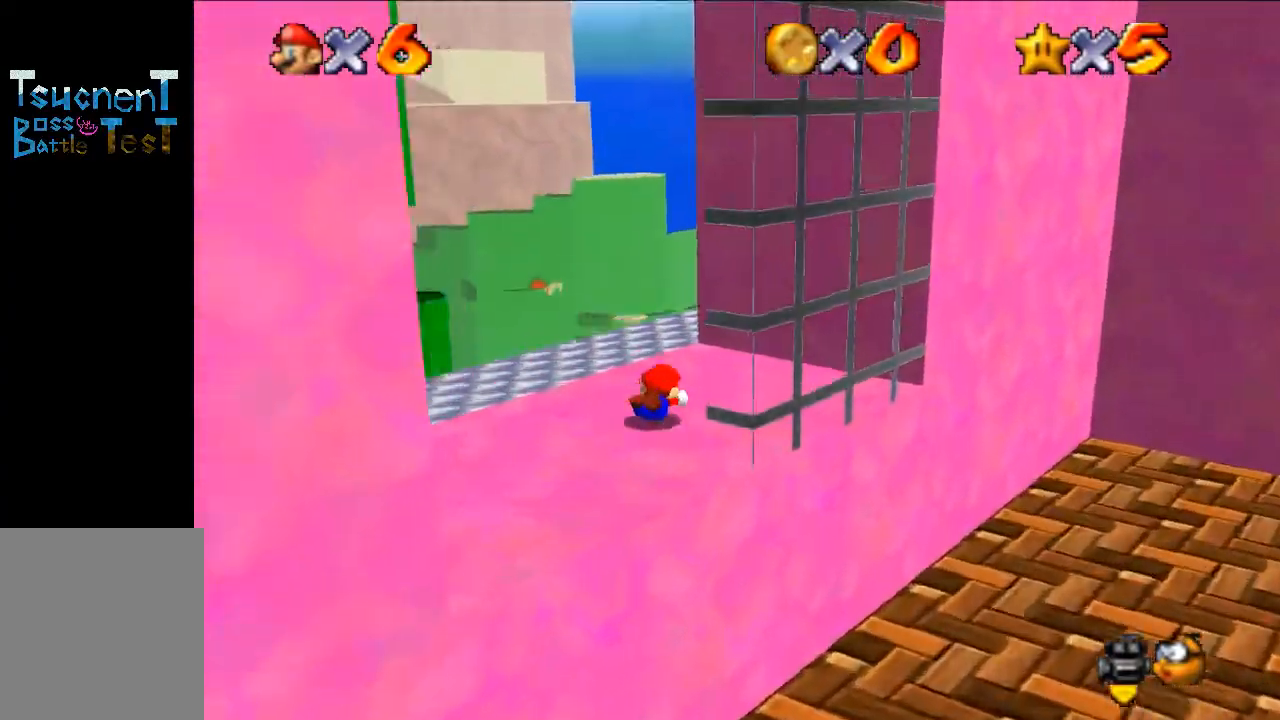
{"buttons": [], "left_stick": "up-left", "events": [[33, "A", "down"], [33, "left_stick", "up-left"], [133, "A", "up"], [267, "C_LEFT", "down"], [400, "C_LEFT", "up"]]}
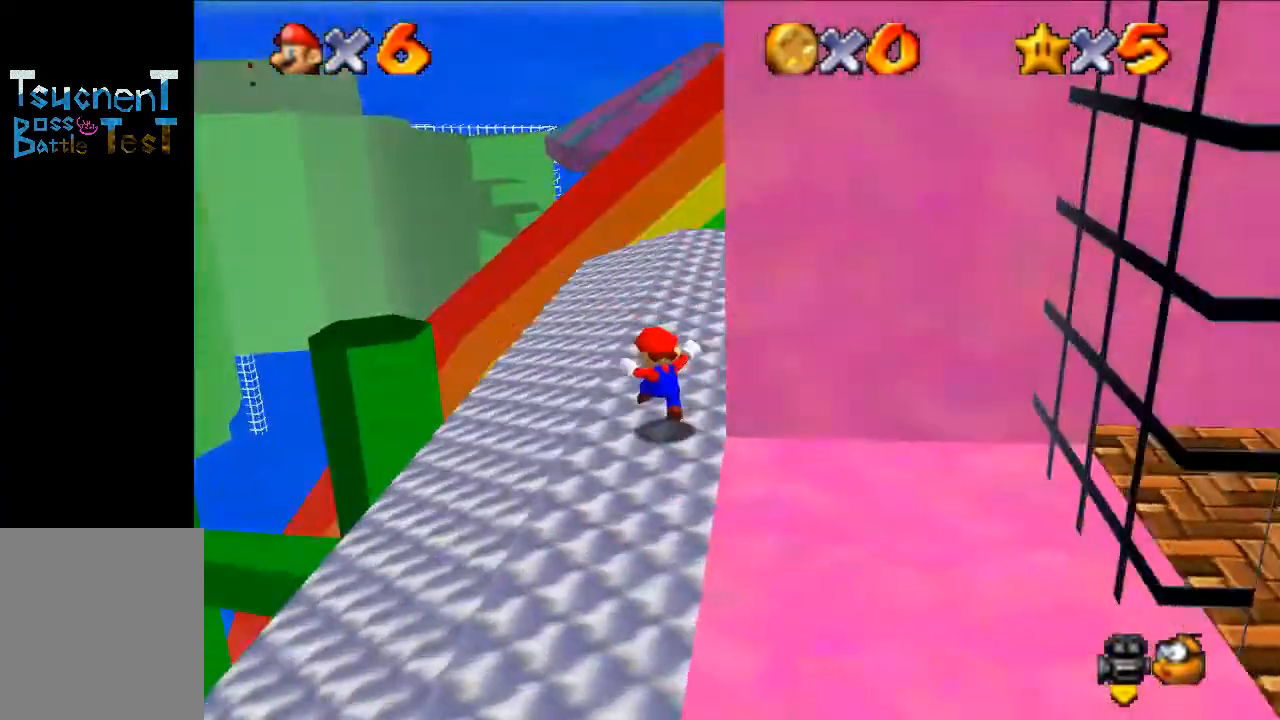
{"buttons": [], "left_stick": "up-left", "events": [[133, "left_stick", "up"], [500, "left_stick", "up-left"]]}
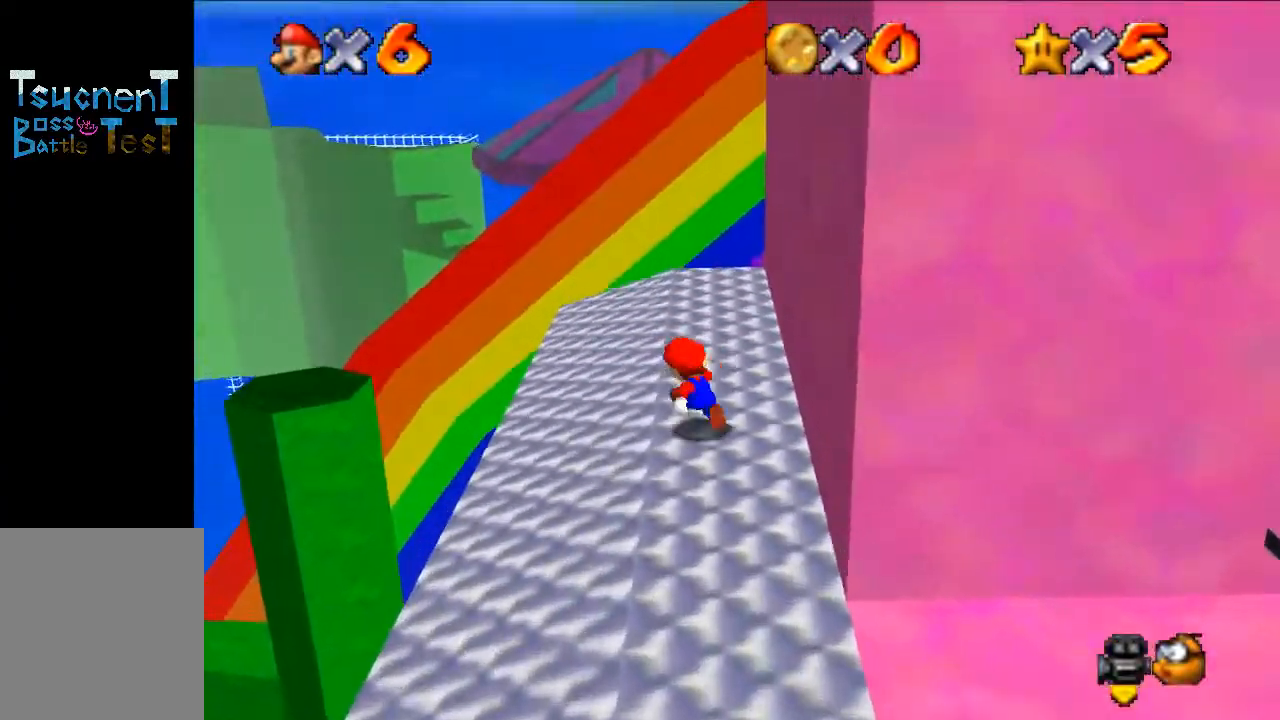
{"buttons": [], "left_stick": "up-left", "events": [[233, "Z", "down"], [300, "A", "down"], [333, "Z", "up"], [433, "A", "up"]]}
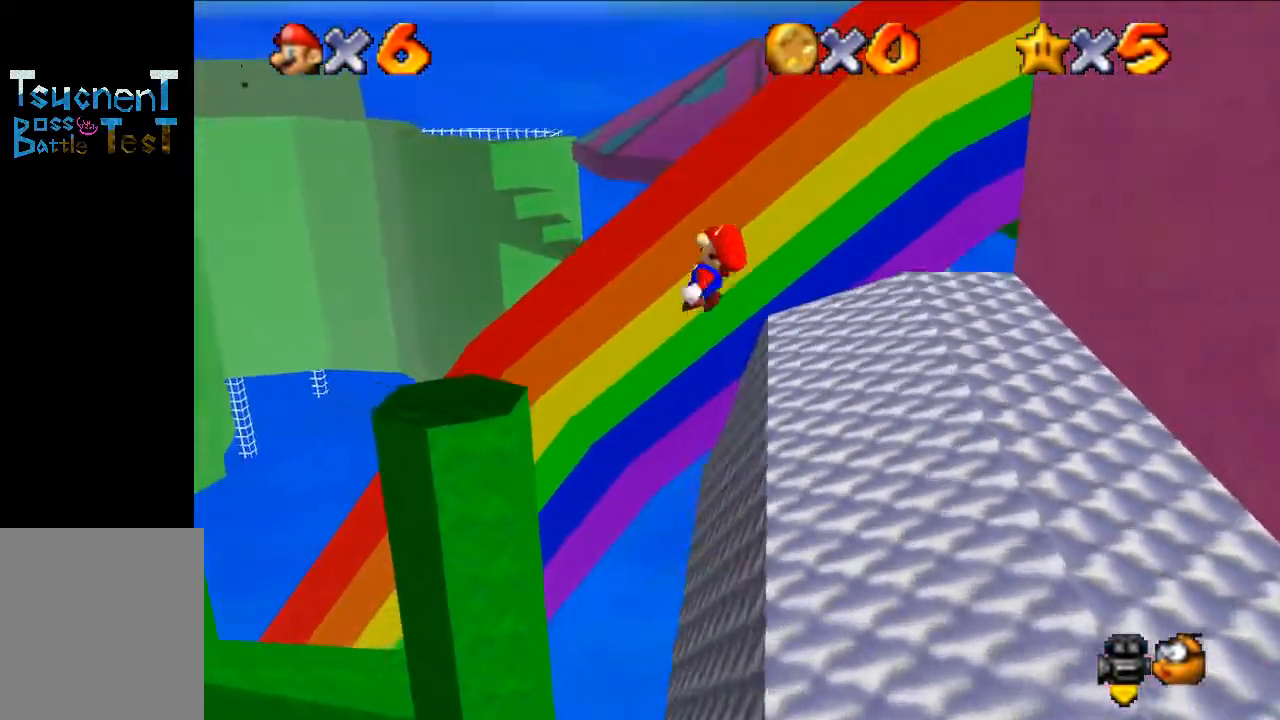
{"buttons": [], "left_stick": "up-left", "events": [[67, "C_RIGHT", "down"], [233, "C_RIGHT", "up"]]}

= = = = =

Across the listing, how many lines hold the word "down"? Please state that number only.

Answer to the exercise
3